• _WORK TASK_
According to the worked chemistry solution below, what is the approximate atomic mass of element X?

TEXT PROVIDED Start Marker

40 miligram diatomic volatile substance `(X_2)` is converted to vapour that displaced `4.92mL` of air at 1atm and 300k. Atomic mass of element X is nearly :

To solve the problem, we will follow these steps: ### Step 1: Convert the mass of the diatomic substance to grams The mass of the diatomic volatile substance \(X_2\) is given as 40 milligrams. We need to convert this to grams: \[ \text{Mass} = 40 \text{ mg} = 40 \times 10^{-3} \text{ g} = 0.040 \text{ g} \] ### Step 2: Use the ideal gas law to find the number of moles We know the volume of air displaced is 4.92 mL. We need to convert this to liters: \[ \text{Volume} = 4.92 \text{ mL} = 4.92 \times 10^{-3} \text{ L} \] Using the ideal gas law \(PV = nRT\), we can rearrange it to find the number of moles \(n\): \[ n = \frac{PV}{RT} \] Where: - \(P = 1 \text{ atm}\) - \(V = 4.92 \times 10^{-3} \text{ L}\) - \(R = 0.0821 \text{ L atm K}^{-1} \text{ mol}^{-1}\) - \(T = 300 \text{ K}\) Substituting the values: \[ n = \frac{(1 \text{ atm})(4.92 \times 10^{-3} \text{ L})}{(0.0821 \text{ L atm K}^{-1} \text{ mol}^{-1})(300 \text{ K})} \] ### Step 3: Calculate the number of moles Calculating the denominator: \[ n = \frac{4.92 \times 10^{-3}}{0.0821 \times 300} = \frac{4.92 \times 10^{-3}}{24.63} \approx 0.000199 \text{ mol} \] ### Step 4: Relate moles to molar mass We know that the mass of the substance is 0.040 g and we have calculated the number of moles. The molar mass \(M\) can be calculated using the formula: \[ M = \frac{\text{mass}}{n} \] Substituting the values: \[ M = \frac{0.040 \text{ g}}{0.000199 \text{ mol}} \approx 201.01 \text{ g/mol} \] ### Step 5: Calculate the atomic mass of element X Since the substance is diatomic (\(X_2\)), the molar mass \(M\) is related to the atomic mass \(m\) of element \(X\) by: \[ M = 2m \] Thus, we can find the atomic mass \(m\): \[ m = \frac{M}{2} = \frac{201.01}{2} \approx 100.5 \text{ g/mol} \] ### Final Answer The atomic mass of element \(X\) is approximately **100.5 g/mol**. ---

TEXT PROVIDED End Marker
DATA EXTRACT Start Marker

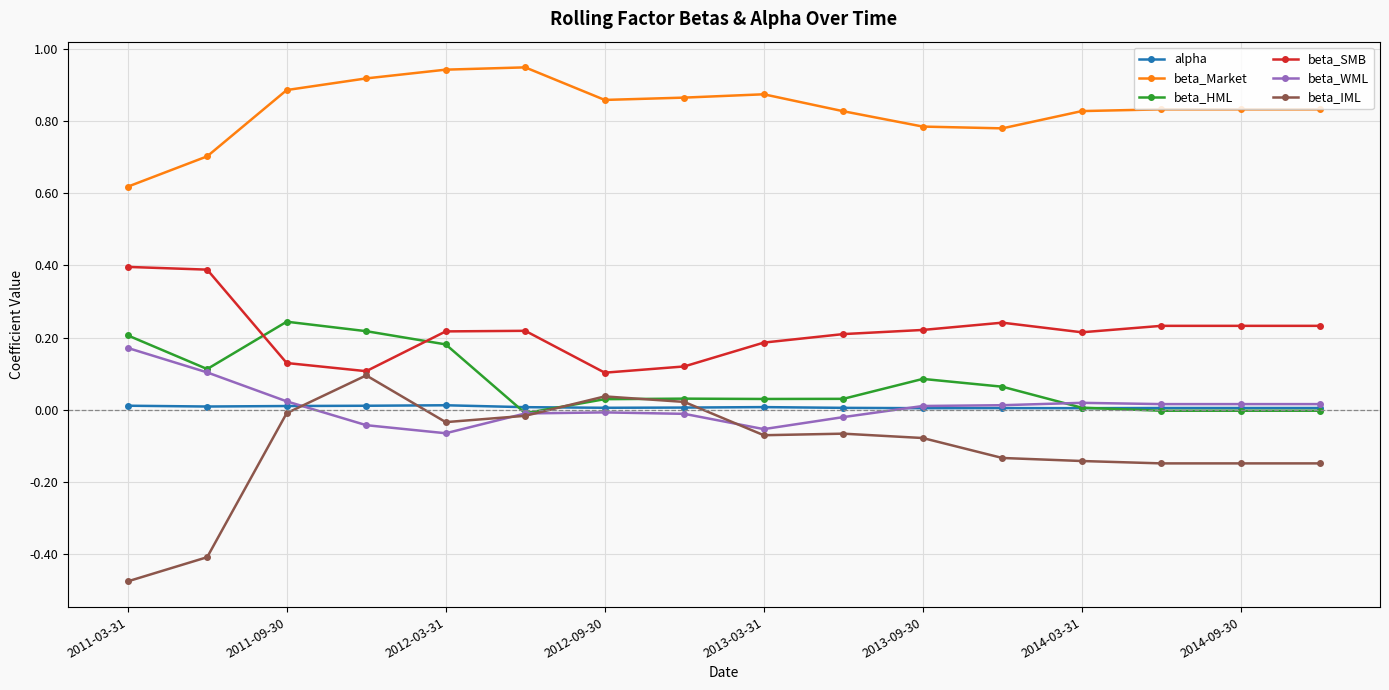

Which series has the largest total across all categories?

beta_Market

DATA EXTRACT End Marker

• _RESPONSE_
About 100.5 g/mol.